For these exercises, you will need the Howell1
dataset
from the rethinking
package. We don’t need the rest of the
package, so we will just download the data directly from the package’s
github repository
library(data.table)
Howell1 = fread("https://github.com/rmcelreath/rethinking/raw/master/data/Howell1.csv")
These data, collected by anthropologist Nancy Howell in the 1960s,
provide the age, height, weight, and sex sampled from a population of
!Kung in Dobe (Namibia & Botswana). Note that the male
variable is categorical, and is equal to 1 if the subject is male, and 0
if female.
- Do some graphical data exploration. The data are multivariate, so
multiple plots may be necessary.
- Design a regression model with
height
as the
response (i.e., outcome, y) variable. For your initial
model, use only weight
as a predictor.
- Build a graphical model as shown in lecture.
- Translate the graphical model into equations. Be sure that all
unknowns (including parameters) appear on the left side of either ~ or
=.
- Fill in a Stan model block with the likelihood and priors for all
stocahstic nodes
- Complete your Stan program, then get a MAP estimate using
optimizing
.
- Make a plot of the best-fit line; include the original data on the
plot as well.
- Plotting this model will likely reveal it to be inadequate, because
there is a substantial “curve” in the height-weight relationship. Repeat
the exercise for #2, but update your model to better predict height.

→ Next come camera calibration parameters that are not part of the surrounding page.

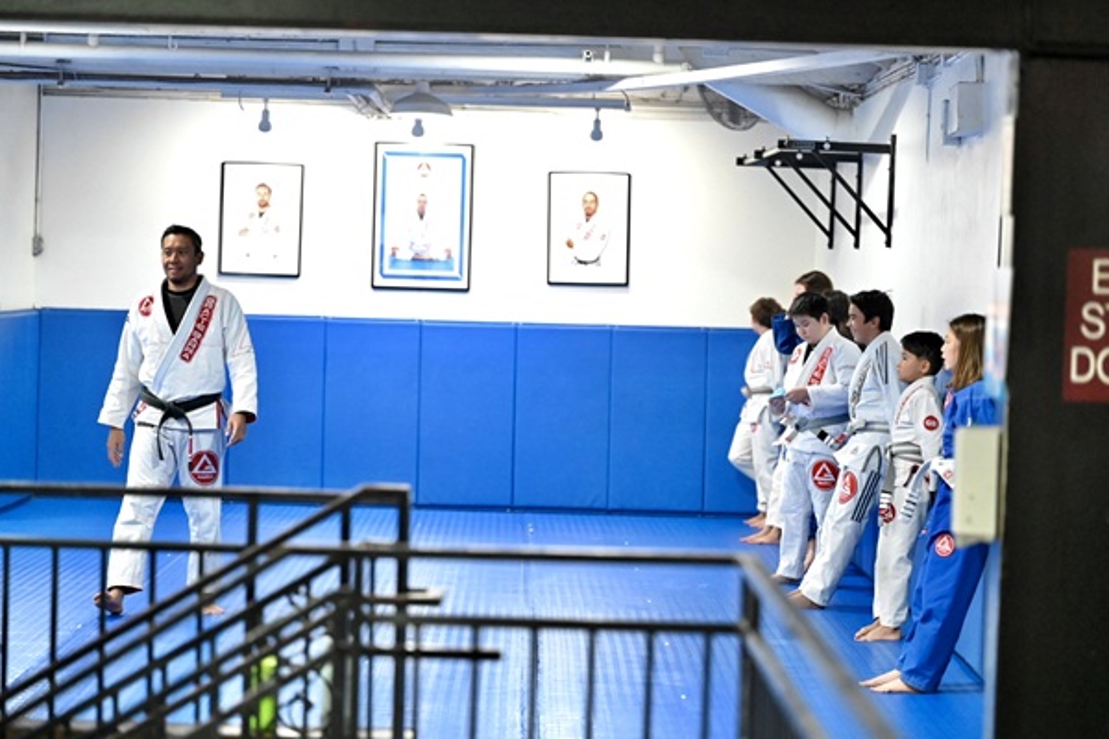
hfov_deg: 17.8
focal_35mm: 115
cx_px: 554
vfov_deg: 11.9
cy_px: 370
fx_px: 3542
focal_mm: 115
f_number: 2.8
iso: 16000
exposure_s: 1/500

Possible approaches might include filtering the data (but I encourage
you to use it all if possible), writing a curvilinear equation, or
adding additional predictors. Compare the results of your attempts, and
choose a single model that you think works “best.” Repeat a-e above for
this model. Note any changes in the relationship between height and
weight caused by your changes to the model. Additionally:
- Estimate the entire posterior using
sampling
- What are the credible intervals for the parameters of your
model?
- What is the probability that the height of a 24-year-old female with
a weight of 41 kg is between 130 and 145 cm? What about for a male?

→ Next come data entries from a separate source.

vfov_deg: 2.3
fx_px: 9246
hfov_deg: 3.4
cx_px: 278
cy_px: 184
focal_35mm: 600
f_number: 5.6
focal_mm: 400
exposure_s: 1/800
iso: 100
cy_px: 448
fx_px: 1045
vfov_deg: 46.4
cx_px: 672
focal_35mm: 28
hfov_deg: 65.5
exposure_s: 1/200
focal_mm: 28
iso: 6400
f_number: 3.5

- Compute a posterior prediction interval for each case in the
original dataset. You should have a median or MAP estimate and an
interval for height along side the actual measured values for height
from the original data. Plot the original height observations on the
x-axis, and the predicted MAP/median on the y-axis. Experiment with the
segments
function (or geom_errorbars
in
ggplot2
) to see if you can draw the intervals as vertical
lines on the plot. Add a 1:1 line to the plot. What does this plot tell
you about your model fit? What is the expected relationship for a “good”
model?
Bonus
- Return to one of the plots you made showing height against weight.
It appears that the variance in height is not constant with respect to
weight. This is one of the key assumptions in linear regression, and you
probably made this implicitly in your model (the s parameter, the
standard deviation, is constant). However, Bayesian models need not be
so rigid.
- Can you design a model that allows the variance to increase as
weight increases? Use whatever predictors for height that you think are
best.
- Fit the model and compare the fit to your original model.

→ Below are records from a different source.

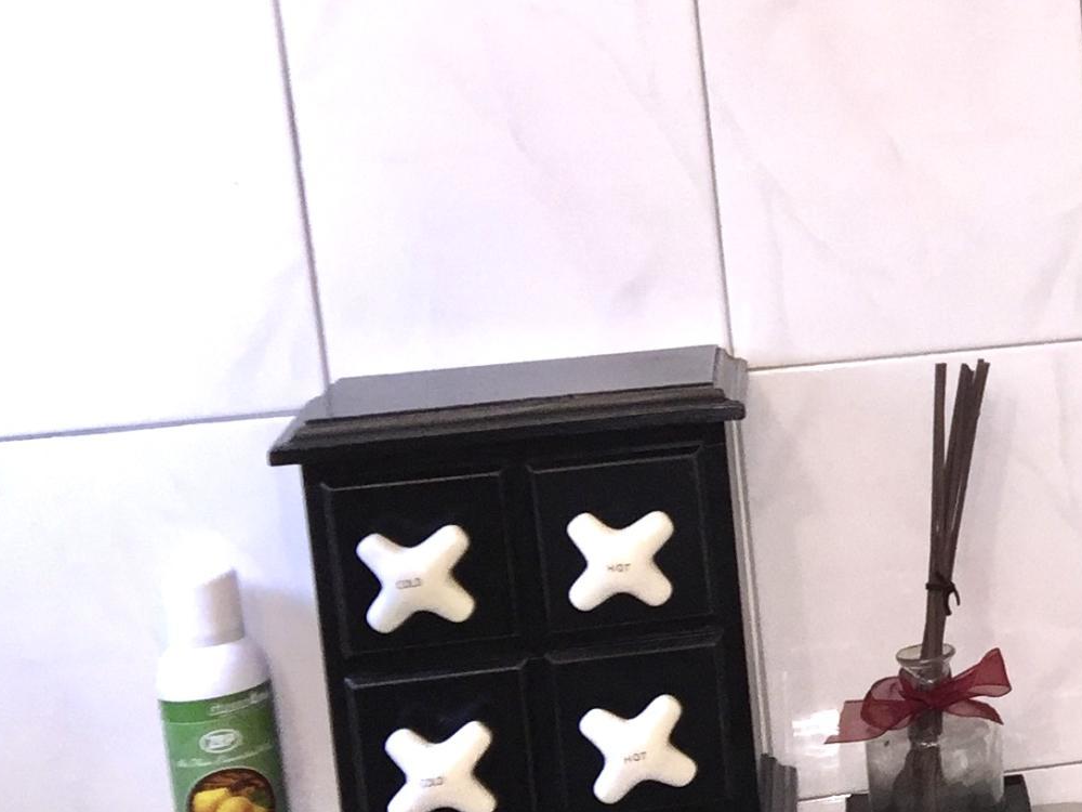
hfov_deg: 19.9
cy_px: 316
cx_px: 1559
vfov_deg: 17.0
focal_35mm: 87
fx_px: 2719
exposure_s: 1/30
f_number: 2.2
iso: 50
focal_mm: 4.15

- Buried in the bottom of a field notebook, you find two cases that
were missing from the original dataset. The first is an individual with
a weight of 43.72; no height, age, or sex data is recorded. The second
is a 38-year-old female with a height of 135.
- Using the model from #3 above, can you predict a 90% credible
interval for height of the first missing case? Is it easier if you use
the model from #2?
- The second missing case is more interesting; we have the outcome of
our model, but we are missing the weight. How could you estimate a 90%
CI for weight, using the model from #3 (i.e., keeping height as the
response variable)?